Work required: Set down exactly each line of the entries below, beginning at the one that contains "rekompensują." and ending at the last, and no others.

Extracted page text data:
################
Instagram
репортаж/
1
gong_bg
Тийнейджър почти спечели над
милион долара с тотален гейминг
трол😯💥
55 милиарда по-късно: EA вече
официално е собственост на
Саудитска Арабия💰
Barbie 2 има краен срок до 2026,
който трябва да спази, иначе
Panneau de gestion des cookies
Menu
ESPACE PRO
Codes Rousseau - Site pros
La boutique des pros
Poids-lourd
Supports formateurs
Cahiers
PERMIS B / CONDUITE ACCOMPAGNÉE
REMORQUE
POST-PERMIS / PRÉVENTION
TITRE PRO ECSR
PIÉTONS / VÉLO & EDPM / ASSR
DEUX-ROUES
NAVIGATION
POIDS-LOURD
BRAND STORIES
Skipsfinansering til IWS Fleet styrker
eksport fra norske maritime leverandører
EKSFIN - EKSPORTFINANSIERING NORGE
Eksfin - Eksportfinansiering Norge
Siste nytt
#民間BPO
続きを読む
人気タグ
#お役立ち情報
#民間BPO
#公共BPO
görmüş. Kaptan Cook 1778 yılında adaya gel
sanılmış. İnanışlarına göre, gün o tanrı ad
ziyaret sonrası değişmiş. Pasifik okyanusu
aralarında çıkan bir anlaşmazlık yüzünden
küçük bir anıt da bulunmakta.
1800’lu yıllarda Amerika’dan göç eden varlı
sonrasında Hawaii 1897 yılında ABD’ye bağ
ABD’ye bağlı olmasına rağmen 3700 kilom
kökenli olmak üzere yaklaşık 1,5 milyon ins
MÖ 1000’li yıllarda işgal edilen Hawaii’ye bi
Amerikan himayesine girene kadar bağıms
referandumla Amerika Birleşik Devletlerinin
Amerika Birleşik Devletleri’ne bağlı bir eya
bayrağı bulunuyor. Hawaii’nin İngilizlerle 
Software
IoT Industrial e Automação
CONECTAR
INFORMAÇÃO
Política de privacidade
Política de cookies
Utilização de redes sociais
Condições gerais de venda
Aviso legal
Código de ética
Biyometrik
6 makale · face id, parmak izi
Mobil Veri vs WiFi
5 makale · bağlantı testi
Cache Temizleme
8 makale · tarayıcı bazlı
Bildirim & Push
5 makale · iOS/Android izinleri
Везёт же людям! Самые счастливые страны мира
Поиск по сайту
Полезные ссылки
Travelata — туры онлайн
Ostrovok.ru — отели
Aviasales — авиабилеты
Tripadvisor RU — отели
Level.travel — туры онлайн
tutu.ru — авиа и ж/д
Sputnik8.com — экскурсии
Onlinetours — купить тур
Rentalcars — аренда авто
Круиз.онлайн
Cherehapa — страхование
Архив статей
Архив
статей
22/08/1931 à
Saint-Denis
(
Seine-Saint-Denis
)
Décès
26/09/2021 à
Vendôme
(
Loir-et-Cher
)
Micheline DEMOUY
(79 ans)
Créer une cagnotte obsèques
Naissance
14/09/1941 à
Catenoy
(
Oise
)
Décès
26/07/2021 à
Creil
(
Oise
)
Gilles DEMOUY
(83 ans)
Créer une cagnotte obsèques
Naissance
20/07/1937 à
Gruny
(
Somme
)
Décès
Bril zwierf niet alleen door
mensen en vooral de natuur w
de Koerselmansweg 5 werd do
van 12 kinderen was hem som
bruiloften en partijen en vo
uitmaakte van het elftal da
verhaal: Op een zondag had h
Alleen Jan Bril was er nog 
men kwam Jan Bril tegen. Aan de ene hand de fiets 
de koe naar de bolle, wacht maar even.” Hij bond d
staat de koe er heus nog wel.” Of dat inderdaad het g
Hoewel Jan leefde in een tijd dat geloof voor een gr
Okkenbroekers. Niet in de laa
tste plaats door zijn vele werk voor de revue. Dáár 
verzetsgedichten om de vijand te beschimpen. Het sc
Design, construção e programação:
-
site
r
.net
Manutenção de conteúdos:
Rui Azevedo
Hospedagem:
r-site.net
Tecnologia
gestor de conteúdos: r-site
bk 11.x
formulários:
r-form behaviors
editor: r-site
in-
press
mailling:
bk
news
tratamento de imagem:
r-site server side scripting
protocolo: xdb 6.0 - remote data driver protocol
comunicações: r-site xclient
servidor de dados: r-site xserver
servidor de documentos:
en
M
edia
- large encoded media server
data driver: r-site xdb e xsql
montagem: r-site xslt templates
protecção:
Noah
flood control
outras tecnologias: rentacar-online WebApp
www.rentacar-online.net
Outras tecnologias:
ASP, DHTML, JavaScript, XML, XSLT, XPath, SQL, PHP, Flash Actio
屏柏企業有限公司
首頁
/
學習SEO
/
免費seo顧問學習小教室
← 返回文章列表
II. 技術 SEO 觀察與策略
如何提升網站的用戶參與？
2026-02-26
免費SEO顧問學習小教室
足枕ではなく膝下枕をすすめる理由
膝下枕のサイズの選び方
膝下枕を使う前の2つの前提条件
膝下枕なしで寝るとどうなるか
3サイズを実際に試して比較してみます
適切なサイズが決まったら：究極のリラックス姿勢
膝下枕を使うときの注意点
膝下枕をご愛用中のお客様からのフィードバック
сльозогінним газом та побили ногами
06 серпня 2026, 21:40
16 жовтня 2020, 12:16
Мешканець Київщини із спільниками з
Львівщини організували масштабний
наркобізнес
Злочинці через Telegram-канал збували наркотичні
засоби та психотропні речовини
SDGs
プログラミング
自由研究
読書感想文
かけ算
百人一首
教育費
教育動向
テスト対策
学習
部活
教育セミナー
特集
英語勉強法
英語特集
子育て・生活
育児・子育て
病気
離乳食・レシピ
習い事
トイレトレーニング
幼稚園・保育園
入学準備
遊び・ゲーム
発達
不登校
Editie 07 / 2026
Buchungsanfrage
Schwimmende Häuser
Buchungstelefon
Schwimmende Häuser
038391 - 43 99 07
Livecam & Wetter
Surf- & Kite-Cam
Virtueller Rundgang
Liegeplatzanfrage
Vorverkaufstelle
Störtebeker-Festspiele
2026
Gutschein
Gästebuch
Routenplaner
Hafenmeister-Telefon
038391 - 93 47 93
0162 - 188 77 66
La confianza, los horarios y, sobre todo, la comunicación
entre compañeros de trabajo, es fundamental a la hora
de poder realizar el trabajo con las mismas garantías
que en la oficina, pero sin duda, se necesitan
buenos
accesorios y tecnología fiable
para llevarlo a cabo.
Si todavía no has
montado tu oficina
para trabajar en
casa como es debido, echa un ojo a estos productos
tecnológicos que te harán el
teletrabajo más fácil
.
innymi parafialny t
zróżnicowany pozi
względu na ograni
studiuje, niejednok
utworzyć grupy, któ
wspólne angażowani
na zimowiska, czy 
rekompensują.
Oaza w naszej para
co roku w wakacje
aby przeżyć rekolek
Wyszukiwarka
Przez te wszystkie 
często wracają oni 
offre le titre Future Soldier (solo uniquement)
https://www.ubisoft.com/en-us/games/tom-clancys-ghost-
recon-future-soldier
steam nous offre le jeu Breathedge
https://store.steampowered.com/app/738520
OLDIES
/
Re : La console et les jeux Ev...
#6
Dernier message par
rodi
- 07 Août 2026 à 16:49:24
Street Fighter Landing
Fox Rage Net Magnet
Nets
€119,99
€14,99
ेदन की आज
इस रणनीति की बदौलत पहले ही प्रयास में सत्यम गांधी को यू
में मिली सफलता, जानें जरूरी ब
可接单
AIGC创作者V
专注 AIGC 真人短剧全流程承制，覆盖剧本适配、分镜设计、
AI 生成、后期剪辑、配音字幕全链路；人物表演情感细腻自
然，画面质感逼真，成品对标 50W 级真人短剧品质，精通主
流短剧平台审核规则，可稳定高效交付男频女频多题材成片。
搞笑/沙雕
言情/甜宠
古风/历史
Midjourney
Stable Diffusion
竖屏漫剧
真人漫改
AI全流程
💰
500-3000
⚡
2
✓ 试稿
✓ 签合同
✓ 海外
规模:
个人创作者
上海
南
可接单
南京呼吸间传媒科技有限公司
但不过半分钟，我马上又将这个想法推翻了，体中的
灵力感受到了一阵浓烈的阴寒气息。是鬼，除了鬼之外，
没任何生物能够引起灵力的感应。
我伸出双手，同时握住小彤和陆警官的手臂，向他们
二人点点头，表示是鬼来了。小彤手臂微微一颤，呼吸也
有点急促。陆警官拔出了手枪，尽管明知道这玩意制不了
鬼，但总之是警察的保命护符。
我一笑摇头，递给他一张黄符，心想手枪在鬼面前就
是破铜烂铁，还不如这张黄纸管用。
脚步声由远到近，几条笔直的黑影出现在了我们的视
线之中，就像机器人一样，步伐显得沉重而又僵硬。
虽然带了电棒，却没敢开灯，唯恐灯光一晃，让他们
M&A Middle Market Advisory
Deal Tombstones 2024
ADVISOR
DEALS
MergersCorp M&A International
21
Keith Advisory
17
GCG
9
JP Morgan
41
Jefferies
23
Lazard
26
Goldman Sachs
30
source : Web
################
Exercise output:
rekompensują.
Oaza w naszej para
co roku w wakacje
aby przeżyć rekolek
Wyszukiwarka
Przez te wszystkie 
często wracają oni 
offre le titre Future Soldier (solo uniquement)
https://www.ubisoft.com/en-us/games/tom-clancys-ghost-
recon-future-soldier
steam nous offre le jeu Breathedge
https://store.steampowered.com/app/738520
OLDIES
/
Re : La console et les jeux Ev...
#6
Dernier message par
rodi
- 07 Août 2026 à 16:49:24
Street Fighter Landing
Fox Rage Net Magnet
Nets
€119,99
€14,99
ेदन की आज
इस रणनीति की बदौलत पहले ही प्रयास में सत्यम गांधी को यू
में मिली सफलता, जानें जरूरी ब
可接单
AIGC创作者V
专注 AIGC 真人短剧全流程承制，覆盖剧本适配、分镜设计、
AI 生成、后期剪辑、配音字幕全链路；人物表演情感细腻自
然，画面质感逼真，成品对标 50W 级真人短剧品质，精通主
流短剧平台审核规则，可稳定高效交付男频女频多题材成片。
搞笑/沙雕
言情/甜宠
古风/历史
Midjourney
Stable Diffusion
竖屏漫剧
真人漫改
AI全流程
💰
500-3000
⚡
2
✓ 试稿
✓ 签合同
✓ 海外
规模:
个人创作者
上海
南
可接单
南京呼吸间传媒科技有限公司
但不过半分钟，我马上又将这个想法推翻了，体中的
灵力感受到了一阵浓烈的阴寒气息。是鬼，除了鬼之外，
没任何生物能够引起灵力的感应。
我伸出双手，同时握住小彤和陆警官的手臂，向他们
二人点点头，表示是鬼来了。小彤手臂微微一颤，呼吸也
有点急促。陆警官拔出了手枪，尽管明知道这玩意制不了
鬼，但总之是警察的保命护符。
我一笑摇头，递给他一张黄符，心想手枪在鬼面前就
是破铜烂铁，还不如这张黄纸管用。
脚步声由远到近，几条笔直的黑影出现在了我们的视
线之中，就像机器人一样，步伐显得沉重而又僵硬。
虽然带了电棒，却没敢开灯，唯恐灯光一晃，让他们
M&A Middle Market Advisory
Deal Tombstones 2024
ADVISOR
DEALS
MergersCorp M&A International
21
Keith Advisory
17
GCG
9
JP Morgan
41
Jefferies
23
Lazard
26
Goldman Sachs
30
source : Web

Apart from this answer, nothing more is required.